■ What you should do ■
Please repeat exactly the lines below from the line with "Управляйте клиентскими задачами в Chat2Desk" to the line with "старше, ранее получивших первичный полный", including both, and leave out every picture.
Segment Start: Extracted entries
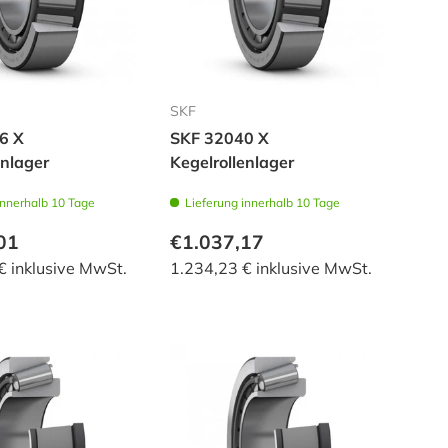
SKF
6 X
SKF 32040 X
enlager
Kegelrollenlager
innerhalb 10 Tage
Lieferung innerhalb 10 Tage
01
€1.037,17
€ inklusive MwSt.
1.234,23 € inklusive MwSt.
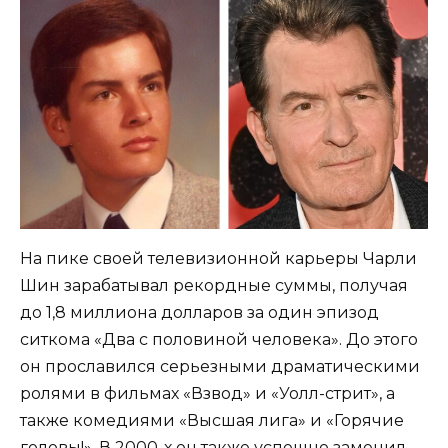
На пике своей телевизионной карьеры Чарли
Шин зарабатывал рекордные суммы, получая
до 1,8 миллиона долларов за один эпизод
ситкома «Два с половиной человека». До этого
он прославился серьезными драматическими
ролями в фильмах «Взвод» и «Уолл-стрит», а
также комедиями «Высшая лига» и «Горячие
головы!». В 2000-х он также успешно заменил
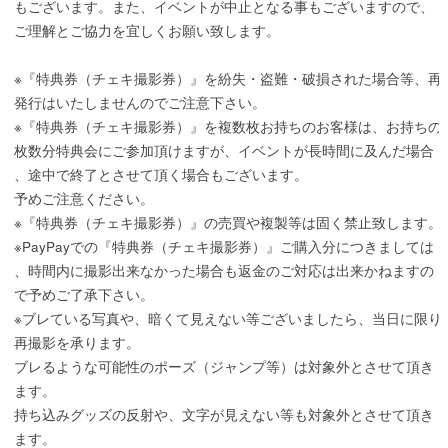
もございます。また、イベントが中止となる事もございますので、
ご理解とご協力を宜しくお願い致します。
※『特典券（チェキ撮影券）』を紛失・盗難・破損された場合等、再
発行はいたしませんのでご注意下さい。
※『特典券（チェキ撮影券）』を複数枚お持ちのお客様は、お持ちの
枚数分特典会にご参加頂けますが、イベントが長時間に及んだ場合
、途中で終了とさせて頂く場合もございます。
予めご注意ください。
※『特典券（チェキ撮影券）』の売買や複製等は固く禁止致します。
※PayPayでの『特典券（チェキ撮影券）』ご購入分につきましては
、時間内に撮影出来なかった場合も返金のご対応は出来かねますの
で予めご了承下さい。
※ブレている写真や、暗くて見えない等ございましたら、当日に限り
再撮影を承ります。
ブレるような可能性のポーズ（ジャンプ等）は対象外とさせて頂き
ます。
持ち込みグッズの反射や、文字が見えない等も対象外とさせて頂き
ます。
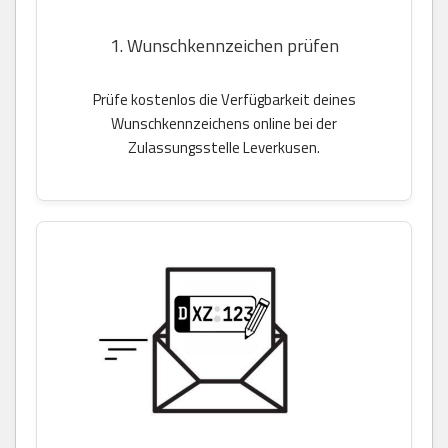
1. Wunschkennzeichen prüfen
Prüfe kostenlos die Verfügbarkeit deines
Wunschkennzeichens online bei der
Zulassungsstelle Leverkusen.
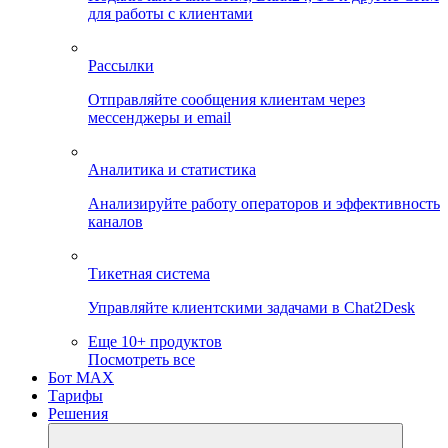
для работы с клиентами
Рассылки
Отправляйте сообщения клиентам через
мессенджеры и email
Аналитика и статистика
Анализируйте работу операторов и эффективность
каналов
Тикетная система
Управляйте клиентскими задачами в Chat2Desk
Еще 10+ продуктов
Посмотреть все
Бот MAX
Тарифы
Решения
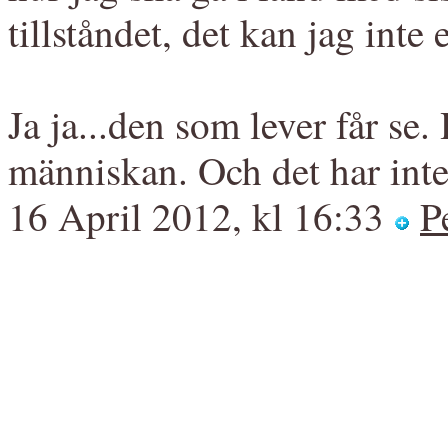
tillståndet, det kan jag inte 
Ja ja...den som lever får se
människan. Och det har inte
16 April 2012, kl 16:33
P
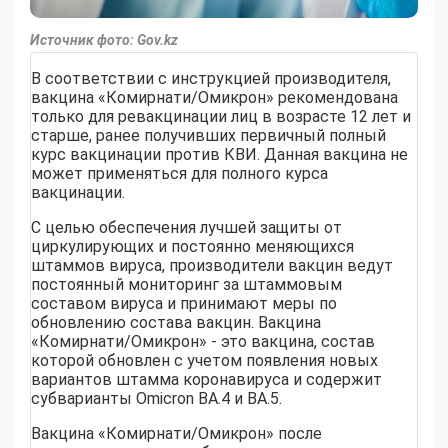
Источник фото: Gov.kz
В соответствии с инструкцией производителя,
вакцина «Комирнати/Омикрон» рекомендована
только для ревакцинации лиц в возрасте 12 лет и
старше, ранее получивших первичный полный
курс вакцинации против КВИ. Данная вакцина не
может применяться для полного курса
вакцинации.
С целью обеспечения лучшей защиты от
циркулирующих и постоянно меняющихся
штаммов вируса, производители вакцин ведут
постоянный мониторинг за штаммовым
составом вируса и принимают меры по
обновлению состава вакцин. Вакцина
«Комирнати/Омикрон» - это вакцина, состав
которой обновлен с учетом появления новых
вариантов штамма коронавируса и содержит
субварианты Omicron BA.4 и BA.5.
Вакцина «Комирнати/Омикрон» после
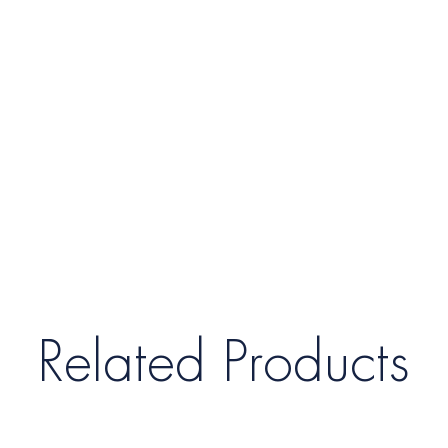
Related Products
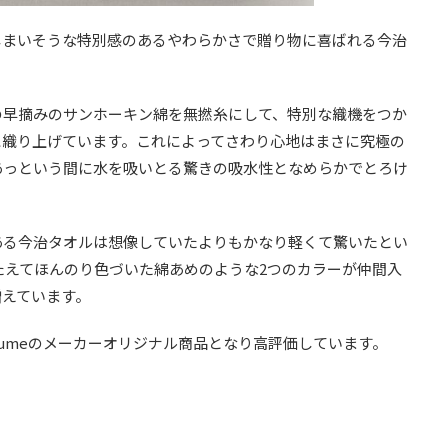
しまいそうな特別感のあるやわらかさで贈り物に喜ばれる今治
の早摘みのサンホーキン綿を無撚糸にして、特別な織機をつか
に織り上げています。これによってさわり心地はまさに究極の
あっという間に水を吸いとる驚きの吸水性となめらかでとろけ
ある今治タオルは想像していたよりもかなり軽くて驚いたとい
こたえてほんのり色づいた綿あめのような2つのカラーが仲間入
増えています。
umeのメーカーオリジナル商品となり高評価しています。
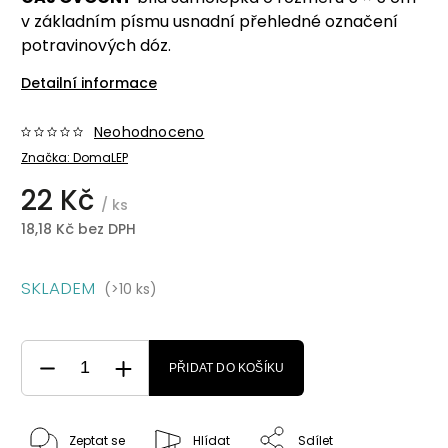
v základním písmu usnadní přehledné označení
potravinových dóz.
Detailní informace
Neohodnoceno
Značka:
DomaLEP
22 Kč
/ ks
18,18 Kč bez DPH
SKLADEM
(>10 ks)
PŘIDAT DO KOŠÍKU
Zeptat se
Hlídat
Sdílet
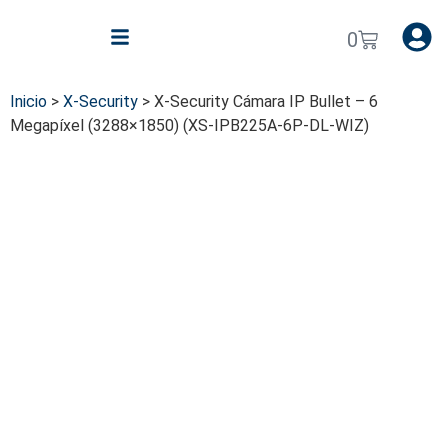
0
Inicio
>
X-Security
>
X-Security Cámara IP Bullet – 6
Megapíxel (3288×1850) (XS-IPB225A-6P-DL-WIZ)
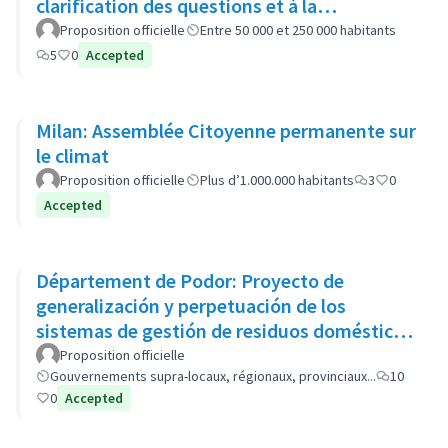
clarification des questions et à la
recommandation d'options politiques
Proposition officielle
Entre 50 000 et 250 000 habitants
5
0
Accepted
Milan: Assemblée Citoyenne permanente sur
le climat
Proposition officielle
Plus d’1.000.000 habitants
3
0
Accepted
Département de Podor: Proyecto de
generalización y perpetuación de los
sistemas de gestión de residuos domésticos
(GP-GOM).
Proposition officielle
Gouvernements supra-locaux, régionaux, provinciaux...
10
0
Accepted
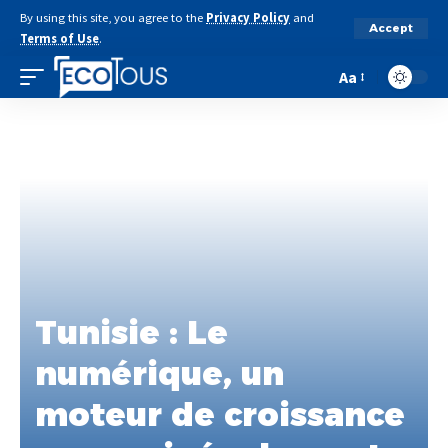
By using this site, you agree to the
Privacy Policy
and
Accept
Terms of Use
.
Aa
Tunisie : Le
numérique, un
moteur de croissance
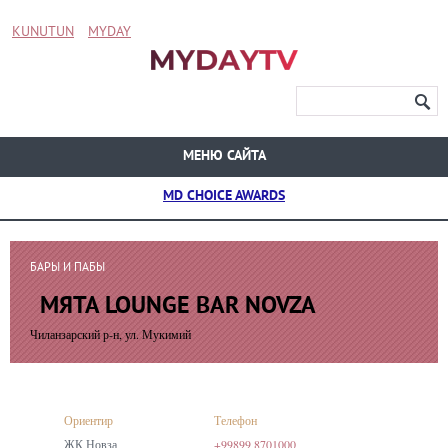
KUNUTUN
MYDAY
МЕНЮ САЙТА
MD CHOICE AWARDS
БАРЫ И ПАБЫ
МЯТА LOUNGE BAR NOVZA
Чиланзарский р-н, ул. Мукимий
Ориентир
Телефон
ЖК Новза
+99899 8701000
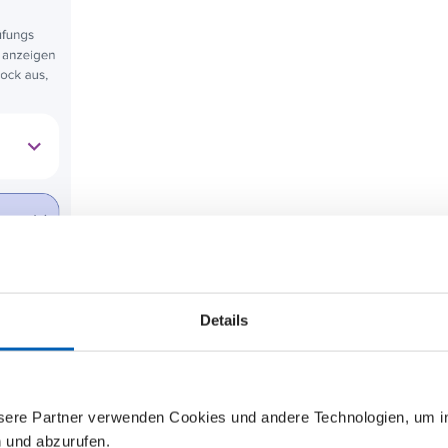
Details
nsere Partner verwenden Cookies und andere Technologien, um 
n und abzurufen.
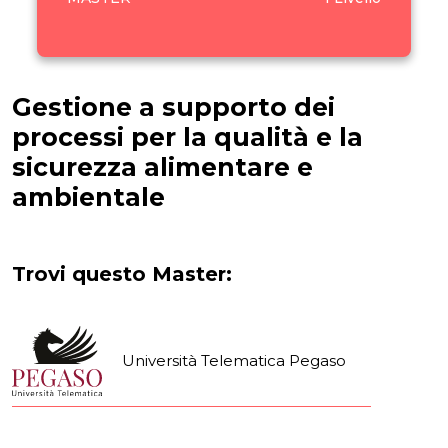
Gestione a supporto dei
processi per la qualità e la
sicurezza alimentare e
ambientale
Trovi questo Master:
Università Telematica Pegaso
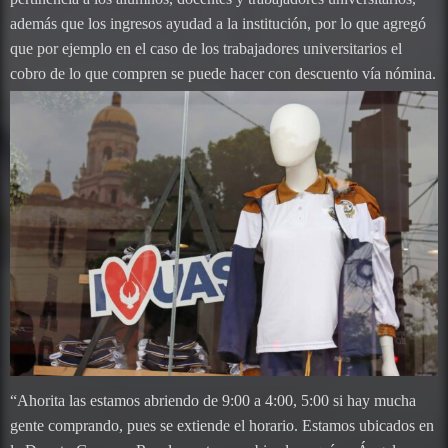
además que los ingresos ayudad a la institución, por lo que agregó
que por ejemplo en el caso de los trabajadores universitarios el
cobro de lo que compren se puede hacer con descuento vía nómina.
“Ahorita las estamos abriendo de 9:00 a 4:00, 5:00 si hay mucha
gente comprando, pues se extiende el horario. Estamos ubicados en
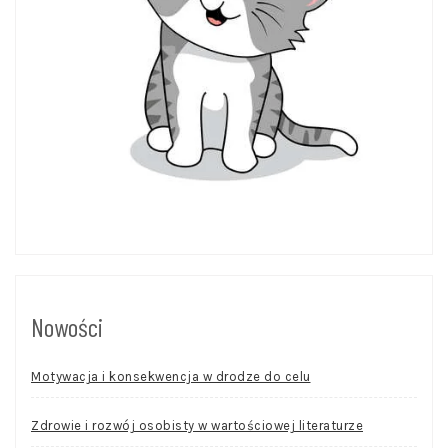
Nowości
Motywacja i konsekwencja w drodze do celu
Zdrowie i rozwój osobisty w wartościowej literaturze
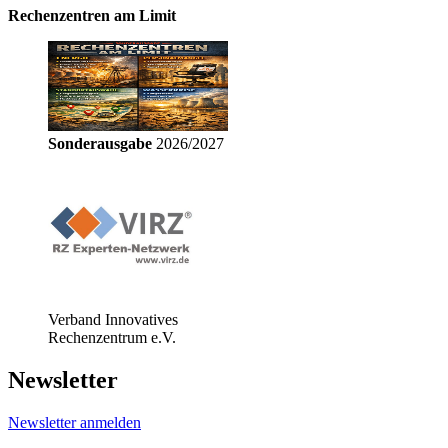
Rechenzentren am Limit
Sonderausgabe
2026/2027
Verband Innovatives
Rechenzentrum e.V.
Newsletter
Newsletter anmelden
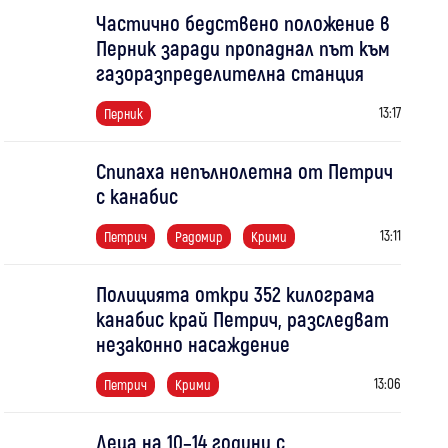
Частично бедствено положение в
Перник заради пропаднал път към
газоразпределителна станция
13:17
Перник
Спипаха непълнолетна от Петрич
с канабис
13:11
Петрич
Радомир
Крими
Полицията откри 352 килограма
канабис край Петрич, разследват
незаконно насаждение
13:06
Петрич
Крими
Деца на 10–14 години с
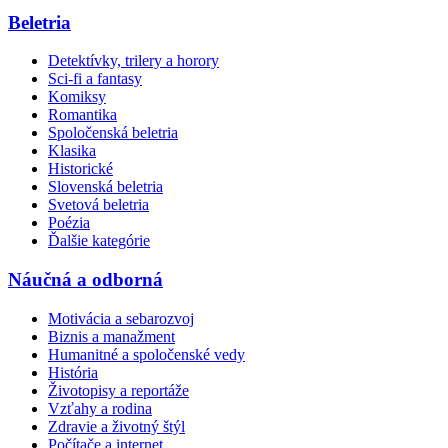
Beletria
Detektívky, trilery a horory
Sci-fi a fantasy
Komiksy
Romantika
Spoločenská beletria
Klasika
Historické
Slovenská beletria
Svetová beletria
Poézia
Ďalšie kategórie
Náučná a odborná
Motivácia a sebarozvoj
Biznis a manažment
Humanitné a spoločenské vedy
História
Životopisy a reportáže
Vzťahy a rodina
Zdravie a životný štýl
Počítače a internet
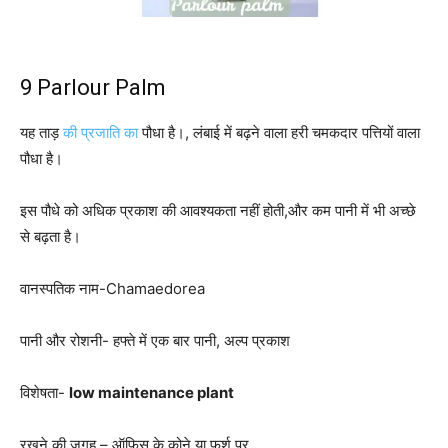
9 Parlour Palm
यह ताड़
की प्रजाति का
पौधा है।, लंबाई में बढ़ने वाला हरी चमकदार पत्तियों वाला
पौधा है।
इस पौधे को अधिक प्रकाश की आवश्यकता नहीं होती,और कम पानी में भी अच्छे
से बढ़ता है।
वानस्पतिक नाम-Chamaedorea
पानी और रोशनी- हफ्ते में एक बार पानी, अल्प प्रकाश
विशेषता-
low maintenance plant
रखने की जगह – ऑफिस के कोने या फर्श पर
Segment End: Extracted entries
■ Answer to this exercise ■
Управляйте клиентскими задачами в Chat2Desk
Еще 10+ продуктов
Посмотреть все
Бот MAX
Тарифы
Решения
tillståndet, det kan jag inte 
Ja ja...den som lever får se
människan. Och det har inte
16 April 2012, kl 16:33
P
Источник фото: Gov.kz
В соответствии с инструкцией производителя,
вакцина «Комирнати/Омикрон» рекомендована
только для ревакцинации лиц в возрасте 12 лет и
старше, ранее получивших первичный полный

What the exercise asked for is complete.